SBDS(R126T) rescues survival of sbds(−/−) zebrafish in a dose-dependent manner independently of Tp53

Defects in ribosomal biogenesis profoundly affect organismal development and cellular function, and these ribosomopathies produce a variety of phenotypes. One ribosomopathy, Shwachman–Diamond syndrome (SDS) is characterized by neutropenia, pancreatic exocrine insufficiency, and skeletal anomalies. SDS results from biallelic mutations in SBDS, which encodes a ribosome assembly factor. Some individuals express a missense mutation, SBDS(R126T), along with the common K62X mutation. We reported that the sbds-null zebrafish phenocopies much of SDS. We further showed activation of Tp53-dependent pathways before the fish died during the larval stage. Here, we expressed SBDS(R126T) as a transgene in the sbds(−/−) background. We showed that one copy of the SBDS(R126T) transgene permitted the establishment of maternal zygotic sbds-null fish which produced defective embryos with cdkn1a up-regulation, a Tp53 target involved in cell cycle arrest. None survived beyond 3 dpf. However, two copies of the transgene resulted in normal development and lifespan. Surprisingly, neutropenia persisted. The surviving fish displayed suppression of female sex differentiation, a stress response in zebrafish.

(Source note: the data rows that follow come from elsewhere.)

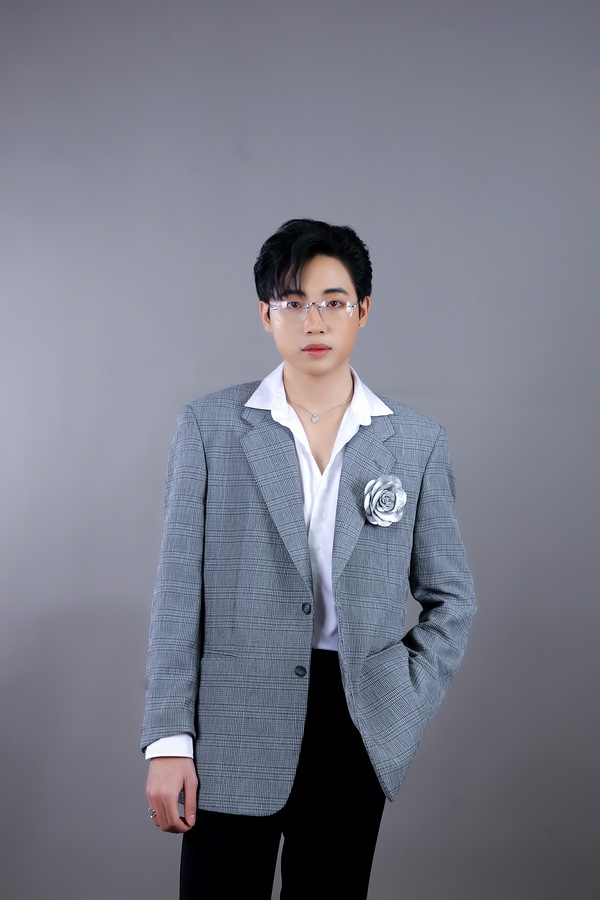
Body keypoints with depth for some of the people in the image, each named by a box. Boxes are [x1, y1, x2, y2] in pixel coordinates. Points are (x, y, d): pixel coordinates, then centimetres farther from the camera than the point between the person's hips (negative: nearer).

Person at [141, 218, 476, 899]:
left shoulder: (416, 442, 4)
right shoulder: (209, 427, 0)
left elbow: (449, 598, 12)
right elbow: (179, 590, -2)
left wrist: (405, 708, 0)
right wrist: (169, 741, -7)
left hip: (355, 725, 2)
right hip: (234, 728, -1)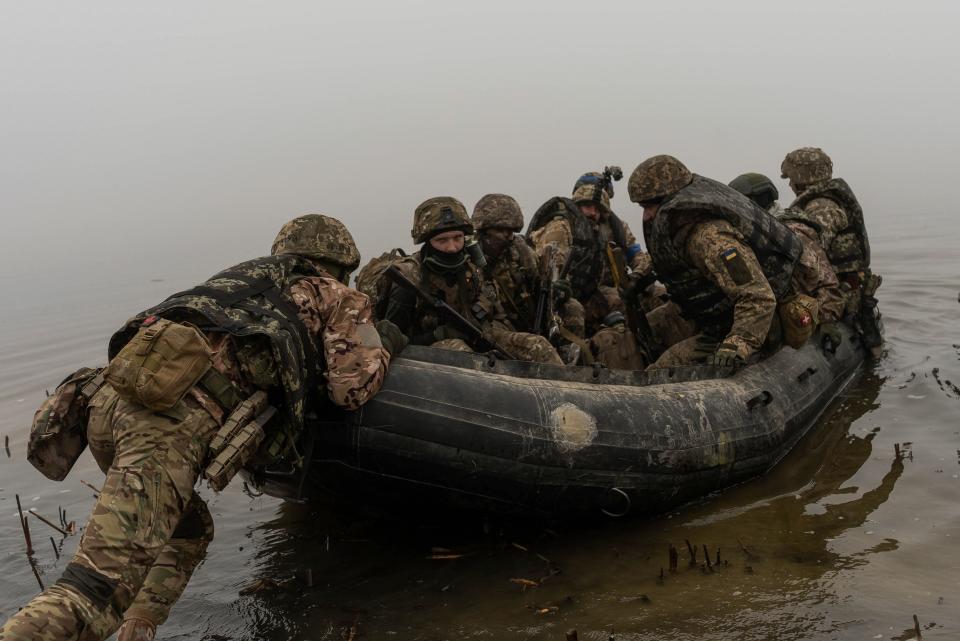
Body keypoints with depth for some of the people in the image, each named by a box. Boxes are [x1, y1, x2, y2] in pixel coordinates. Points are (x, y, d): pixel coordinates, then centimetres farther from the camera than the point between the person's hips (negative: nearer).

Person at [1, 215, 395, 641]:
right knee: (103, 582, -14)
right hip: (176, 414, -7)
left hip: (110, 393, 7)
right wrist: (385, 346, 30)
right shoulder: (334, 296, 21)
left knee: (188, 531, 27)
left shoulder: (241, 277, 37)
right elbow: (353, 386, 12)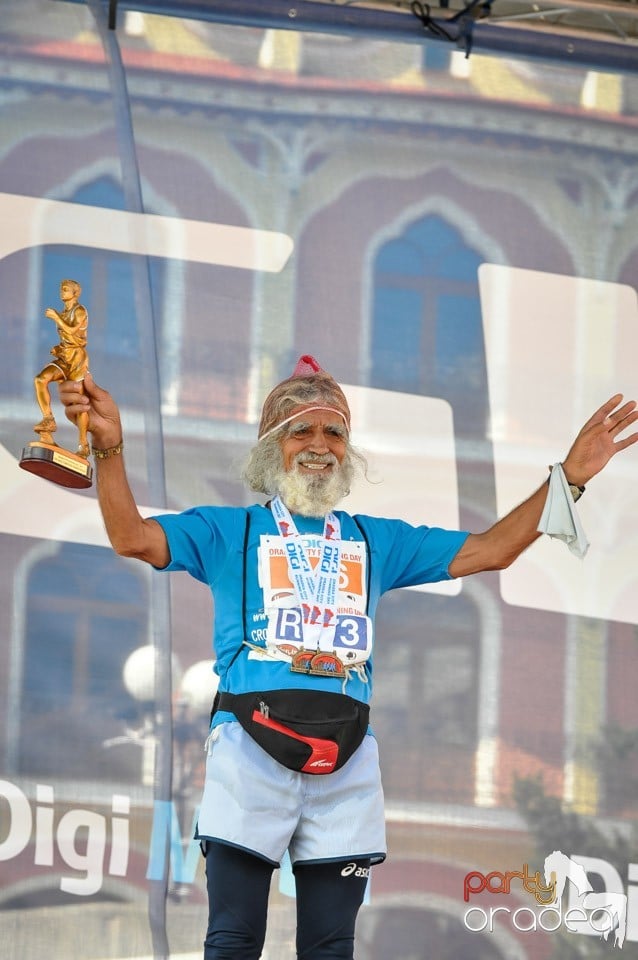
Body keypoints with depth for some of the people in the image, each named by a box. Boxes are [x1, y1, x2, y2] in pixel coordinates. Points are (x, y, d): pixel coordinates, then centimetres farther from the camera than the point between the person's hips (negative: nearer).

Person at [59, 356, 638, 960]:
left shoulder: (376, 541, 22)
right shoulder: (228, 531, 13)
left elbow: (489, 551, 20)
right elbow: (132, 538, 0)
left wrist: (568, 477, 12)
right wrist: (109, 446, -15)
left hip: (345, 761, 3)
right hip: (251, 747, -3)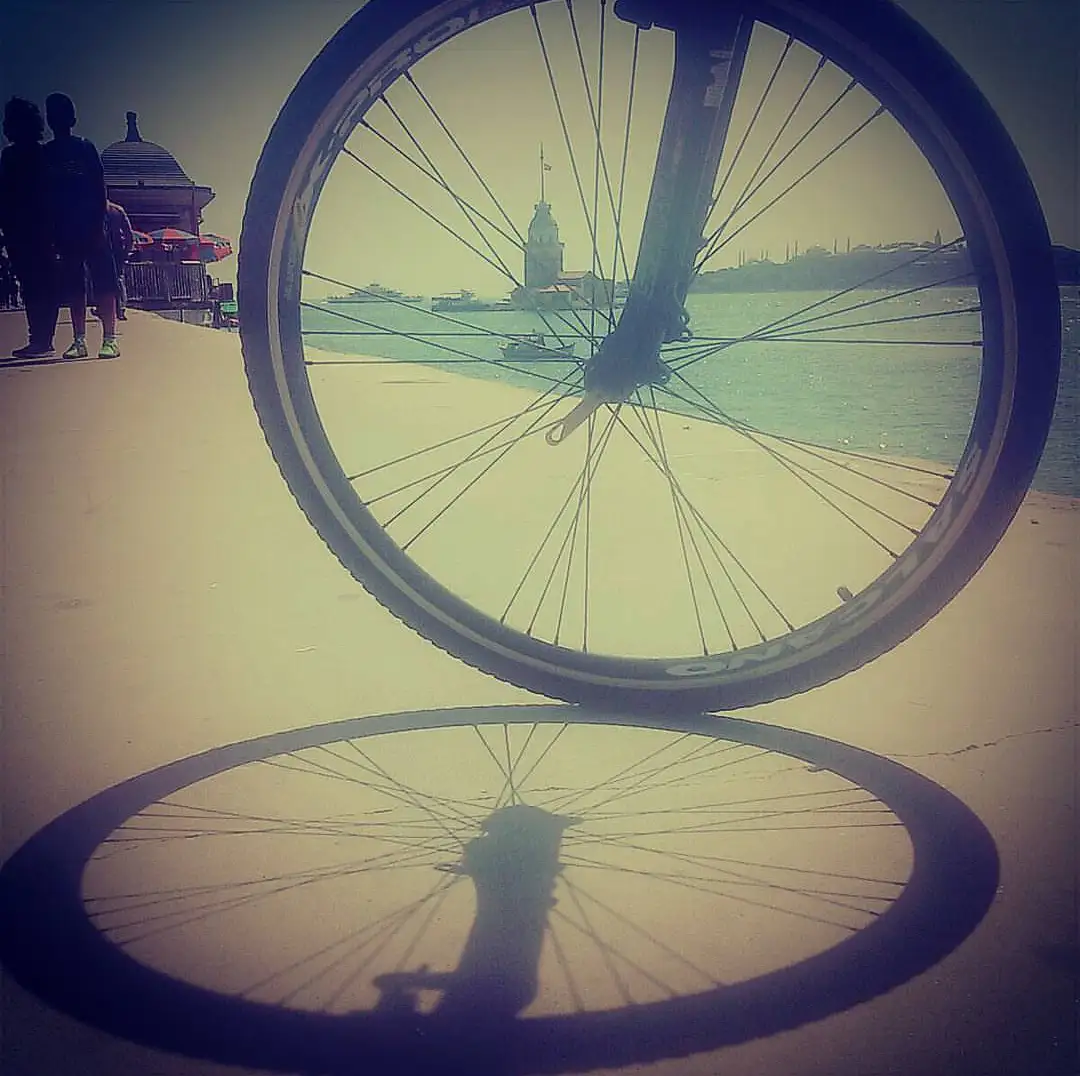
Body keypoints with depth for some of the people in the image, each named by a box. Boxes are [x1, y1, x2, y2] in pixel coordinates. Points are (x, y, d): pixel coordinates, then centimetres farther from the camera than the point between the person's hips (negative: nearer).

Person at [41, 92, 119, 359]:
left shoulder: (86, 148, 1)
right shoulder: (45, 154, 9)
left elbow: (100, 189, -2)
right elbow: (43, 194, 11)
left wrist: (99, 223, -10)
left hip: (91, 226, -4)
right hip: (64, 228, 4)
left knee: (103, 282, -7)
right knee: (73, 285, 5)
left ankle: (110, 338, -7)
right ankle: (79, 340, 9)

To evaluate the role of Tp53 in the pathogenesis of sbds(−/−) fish phenotype, we bred the fish with a DNA binding deficient allele, tp53(M214K). Expression of the loss-of-function tp53(M214K) did not rescue neutropenia or survival in sbds-null zebrafish. Increased expression of cdkn1a was abrogated in the tp53(M214K/M214K);sbds(−/−) fish. We conclude that the amount of SBDS(R126T) protein is important for development, inactivation of Tp53 fails to rescue neutropenia or survival in the sbds-null background, and cdkn1a up-regulation was dependent on WT tp53. We hypothesize that additional pathways are involved in the pathophysiology of SDS.